Exercise goal: Check each line of the entries below for the word "pinky", and copy the lines that have it.

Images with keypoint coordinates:
§ §

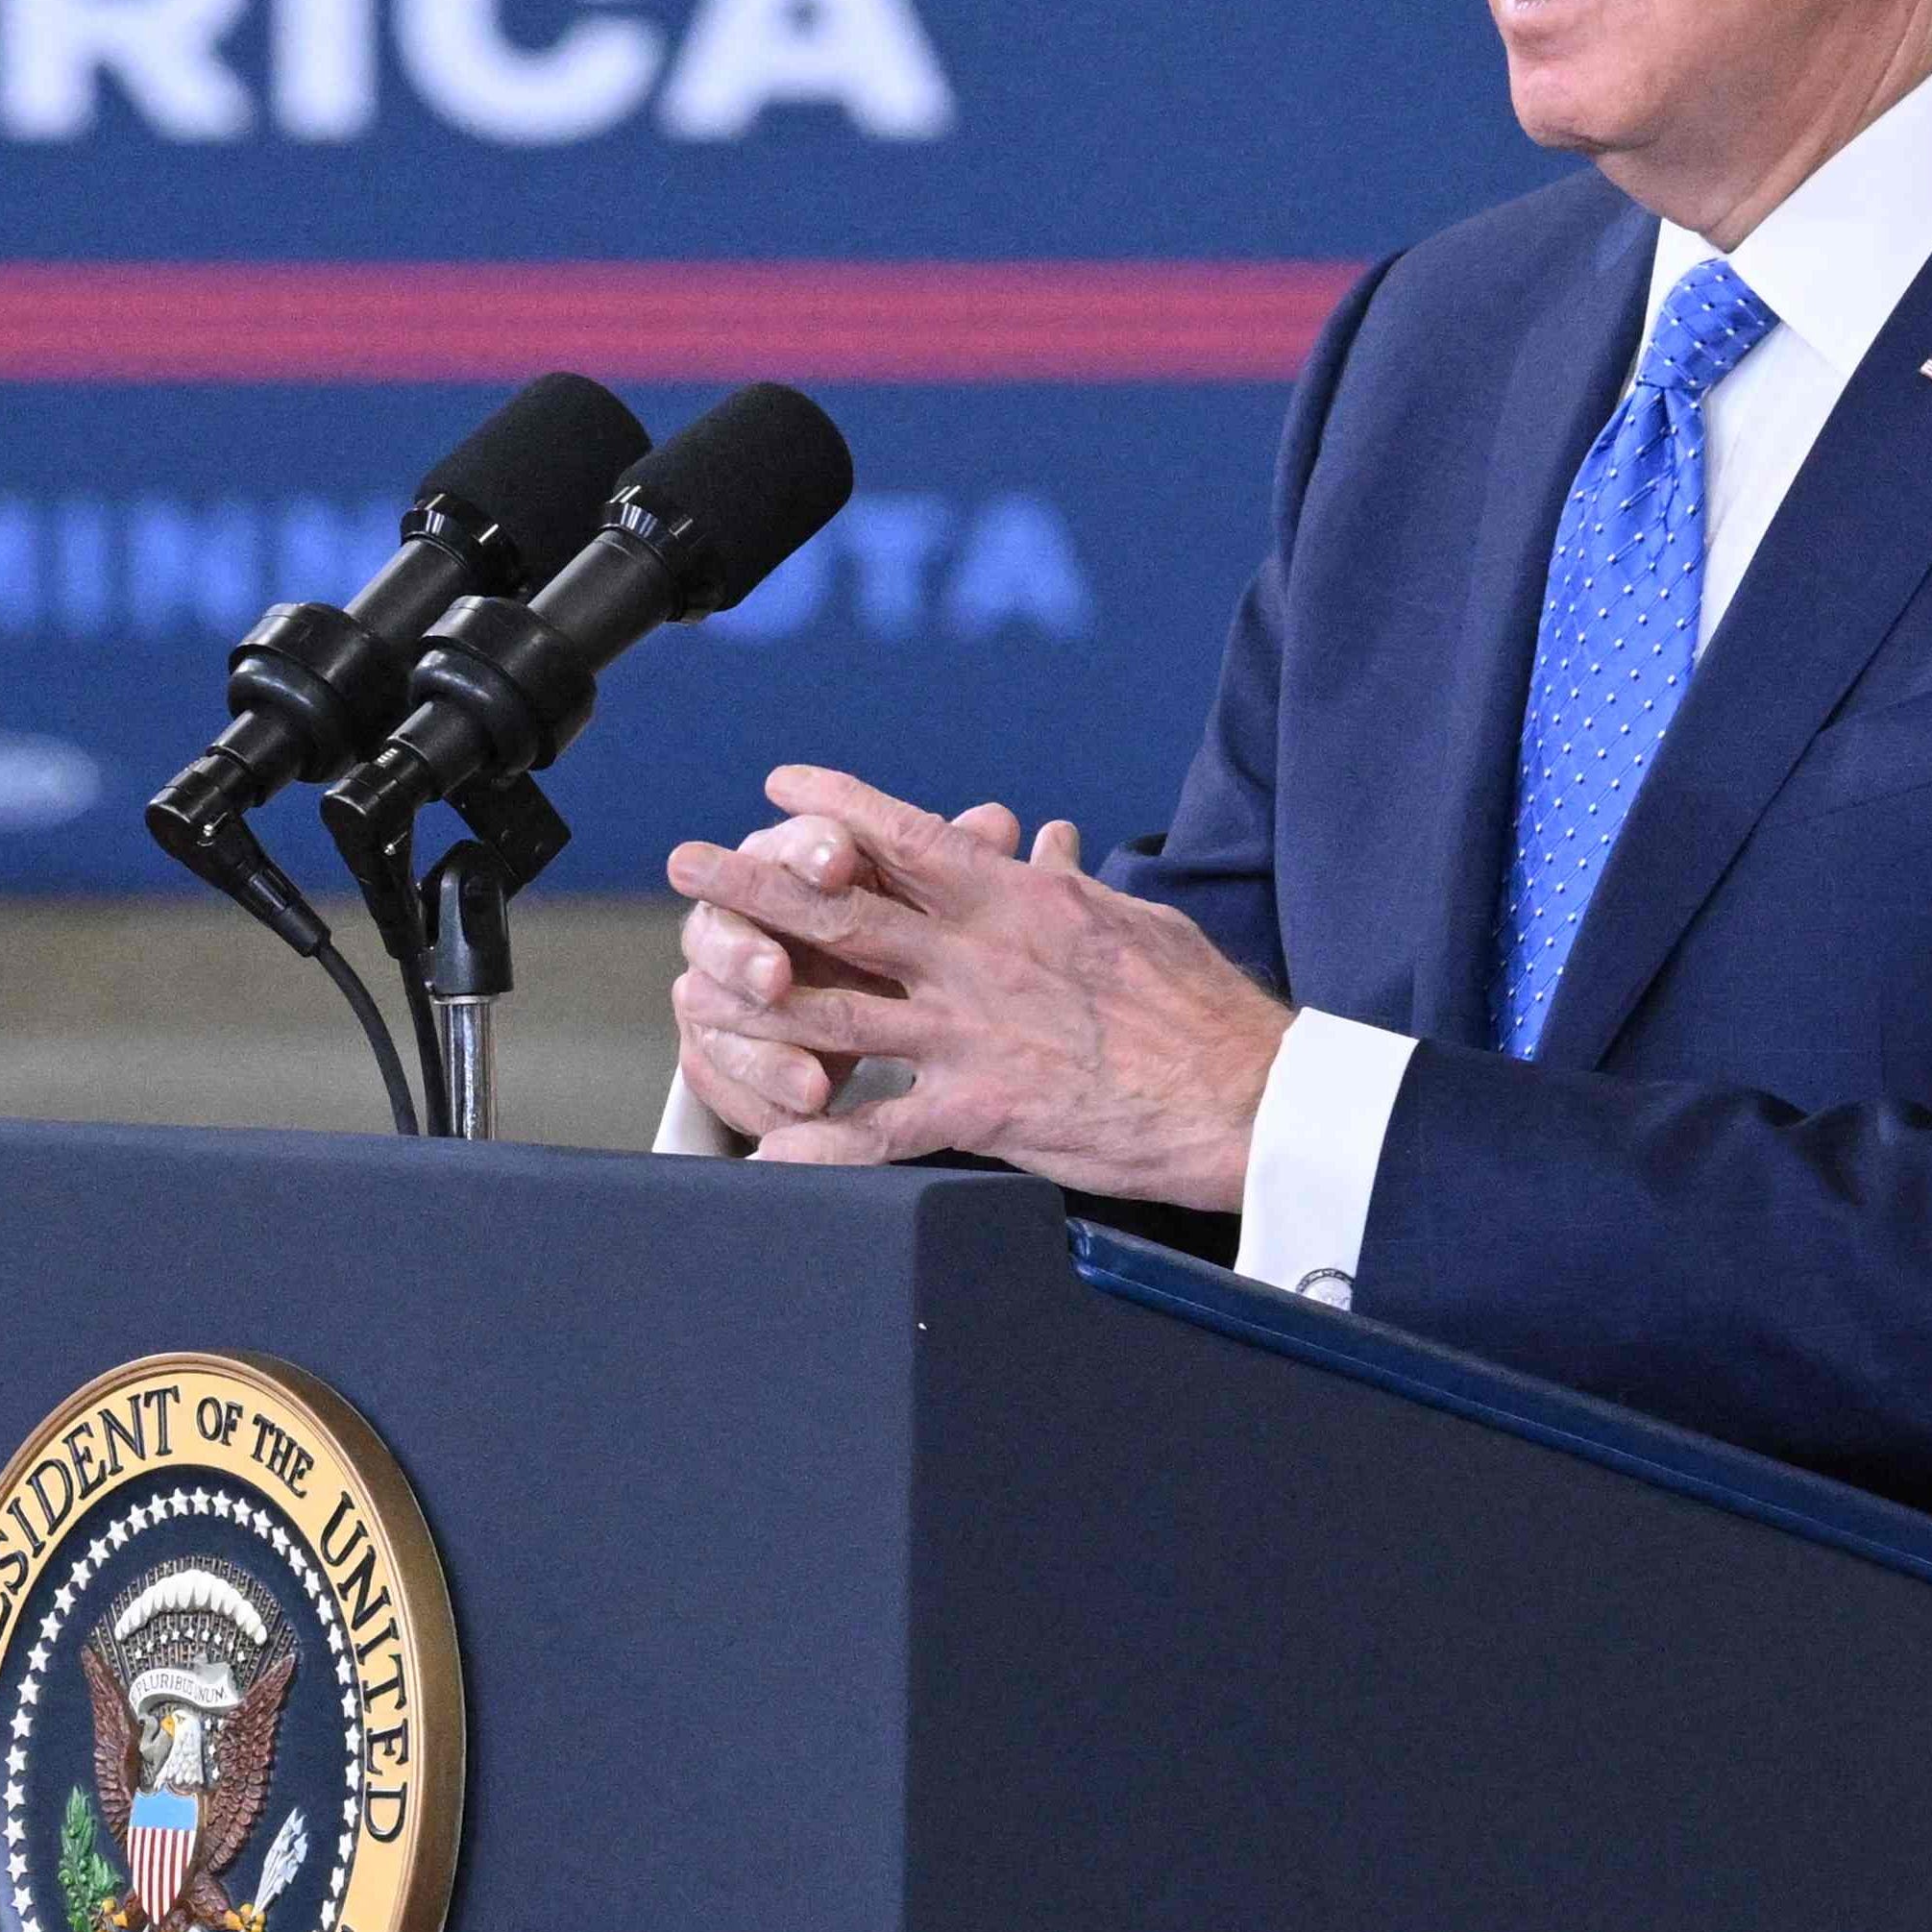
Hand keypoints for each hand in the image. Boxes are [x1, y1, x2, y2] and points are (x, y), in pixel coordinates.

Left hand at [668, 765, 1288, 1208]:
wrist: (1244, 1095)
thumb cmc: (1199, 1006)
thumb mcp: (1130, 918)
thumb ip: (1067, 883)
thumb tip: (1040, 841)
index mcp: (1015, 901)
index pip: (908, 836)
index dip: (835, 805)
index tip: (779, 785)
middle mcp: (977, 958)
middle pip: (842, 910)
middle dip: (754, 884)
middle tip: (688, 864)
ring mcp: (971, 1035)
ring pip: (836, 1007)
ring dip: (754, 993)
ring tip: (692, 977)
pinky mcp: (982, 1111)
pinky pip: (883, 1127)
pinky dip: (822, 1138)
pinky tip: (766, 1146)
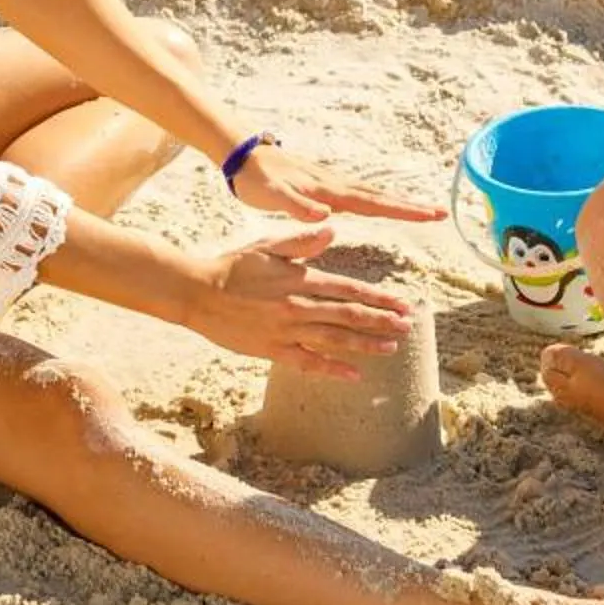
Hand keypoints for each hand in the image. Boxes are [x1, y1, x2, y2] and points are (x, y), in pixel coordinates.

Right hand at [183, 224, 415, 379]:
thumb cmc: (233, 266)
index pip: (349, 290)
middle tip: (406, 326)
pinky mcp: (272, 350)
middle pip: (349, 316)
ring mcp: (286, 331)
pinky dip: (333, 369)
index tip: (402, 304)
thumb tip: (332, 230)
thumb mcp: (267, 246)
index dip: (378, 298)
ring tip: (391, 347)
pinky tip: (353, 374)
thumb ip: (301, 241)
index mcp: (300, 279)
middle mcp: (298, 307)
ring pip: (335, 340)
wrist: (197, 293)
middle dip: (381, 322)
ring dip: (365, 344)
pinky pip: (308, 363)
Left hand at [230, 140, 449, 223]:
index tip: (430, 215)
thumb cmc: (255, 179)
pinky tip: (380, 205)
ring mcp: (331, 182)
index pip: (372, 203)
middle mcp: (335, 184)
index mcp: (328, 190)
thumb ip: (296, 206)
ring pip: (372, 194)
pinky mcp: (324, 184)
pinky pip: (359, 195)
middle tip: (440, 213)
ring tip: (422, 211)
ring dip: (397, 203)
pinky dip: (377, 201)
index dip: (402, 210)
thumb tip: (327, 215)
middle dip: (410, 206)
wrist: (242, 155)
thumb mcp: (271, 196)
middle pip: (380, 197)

§ §

Output below:
pinky mcp: (982, 1111)
pinky pip: (883, 1127)
pinky dip: (822, 1138)
pinky tip: (766, 1146)
pinky mcp: (272, 350)
pinky dip: (333, 369)
pinky tip: (353, 374)
pinky pip: (308, 363)
pinky tip: (380, 205)
pinky mcp: (324, 184)
pinky pip: (359, 195)
pinky dip: (377, 201)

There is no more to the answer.